### Parts of the exercise
- a) In the fiber length apparatus text below, reproduce everything from "BACKGROUND OF THE" down to "the operators involved.".
- b) Translate this sentence from the fiber length apparatus text below into Spanish: "Threads that are too long are difficult to handle and result in an inferior product."
- c) Answer these questions using the fiber length apparatus text below:
(i) What is the cross dimension of the hole in the imperforate plate substantially equal to?
(ii) What three results does the read out indicate with each cycle?
(iii) What is presently the only available method for determining quality?

Fiber length indicating apparatus and method

A standpipe is connected into a fiber processing system such as a pressurized stock line of a paper making system, containing refined stock, or unrefined pulp, at operating consistencies. Automatic controls cycle a measurement chamber, in the standpipe, through intake measure and exhaust. An imperforate plate mounted across the measurement chamber has at least one hole of predetermined cross dimension, or diameter, substantially equal to the relative length of fiber desired. Automatic timing establishes a set intake time for slurry, or suspension, to pass through the hole and contact lower and/or upper liquid level sensors, or other level indicators, in the chamber. Instantaneous, periodic read out is provided to indicate "too short", "too long" or "correct length" with each cycle. Differential pressure, across the hole, or orifice during measure, as well as approach velocity, is appropriately controlled.

BACKGROUND OF THE INVENTION 
In the grinding of rags and the like for the preparation of a furnish for 
roofing felt, for example, it is necessary to determine when the stock has 
arrived at desired condition. Threads that are too long are difficult to 
handle and result in an inferior product. Fibers that are too short drain 
slowly and interfere with efficient manufacturing. Presently, the only 
available method for determining quality is to manually examine a handful 
of stock. Not only is such procedure time consuming, but it is also most 
imprecise depending on the skill and experience of the operators involved.

### Given entries
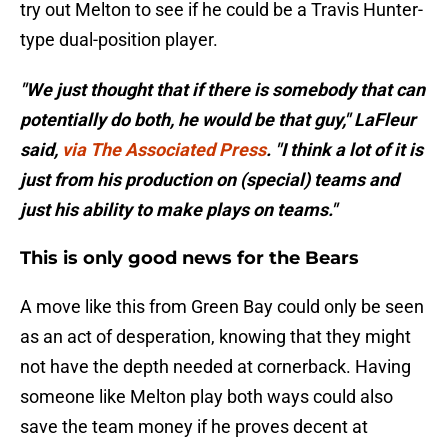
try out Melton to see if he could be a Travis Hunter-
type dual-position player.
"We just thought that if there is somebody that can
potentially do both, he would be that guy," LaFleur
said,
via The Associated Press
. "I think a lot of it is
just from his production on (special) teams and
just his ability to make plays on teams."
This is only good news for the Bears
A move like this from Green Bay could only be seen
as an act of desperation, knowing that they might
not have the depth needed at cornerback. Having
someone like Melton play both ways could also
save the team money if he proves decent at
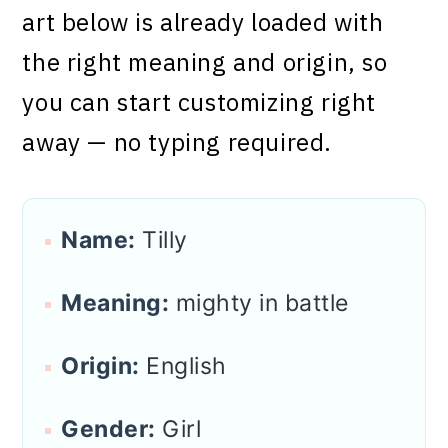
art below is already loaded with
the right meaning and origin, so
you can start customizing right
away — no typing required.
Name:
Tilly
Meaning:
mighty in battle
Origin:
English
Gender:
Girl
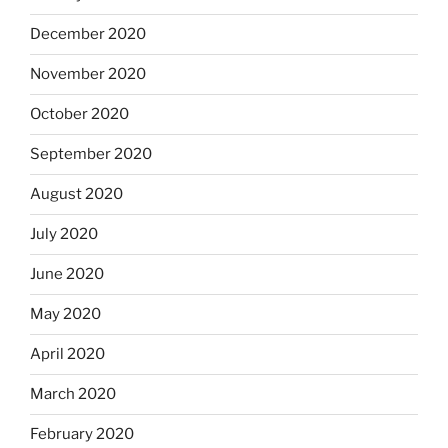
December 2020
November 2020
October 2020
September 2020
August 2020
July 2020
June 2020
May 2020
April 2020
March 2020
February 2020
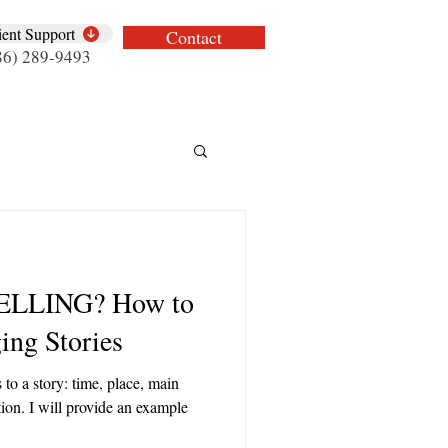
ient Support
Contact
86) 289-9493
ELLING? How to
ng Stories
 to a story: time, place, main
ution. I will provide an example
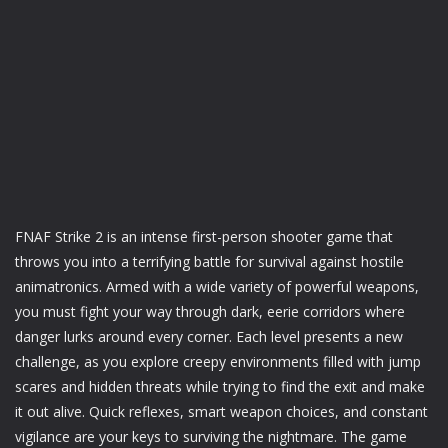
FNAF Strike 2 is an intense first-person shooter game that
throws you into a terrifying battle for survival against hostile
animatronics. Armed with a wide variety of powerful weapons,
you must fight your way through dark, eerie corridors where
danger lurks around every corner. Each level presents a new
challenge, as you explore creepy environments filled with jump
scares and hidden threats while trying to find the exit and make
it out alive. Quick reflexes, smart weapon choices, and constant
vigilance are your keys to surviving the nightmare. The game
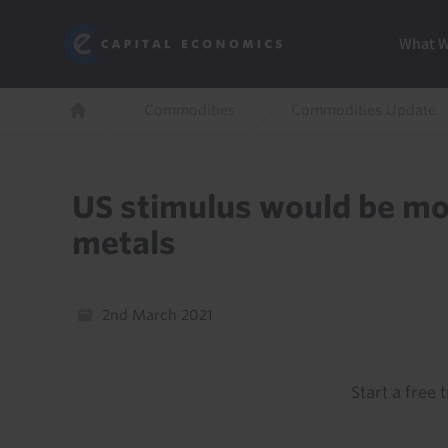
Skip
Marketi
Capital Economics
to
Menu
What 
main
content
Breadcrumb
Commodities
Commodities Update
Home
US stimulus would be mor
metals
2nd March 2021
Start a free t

### Answers to the problems
- a)
BACKGROUND OF THE INVENTION 
In the grinding of rags and the like for the preparation of a furnish for 
roofing felt, for example, it is necessary to determine when the stock has 
arrived at desired condition. Threads that are too long are difficult to 
handle and result in an inferior product. Fibers that are too short drain 
slowly and interfere with efficient manufacturing. Presently, the only 
available method for determining quality is to manually examine a handful 
of stock. Not only is such procedure time consuming, but it is also most 
imprecise depending on the skill and experience of the operators involved.

- b) Los hilos demasiado largos son difíciles de manejar y dan como resultado un producto de calidad inferior.

- c)
(i) The relative length of fiber desired.
(ii) "Too short," "too long," or "correct length."
(iii) Manually examining a handful of stock.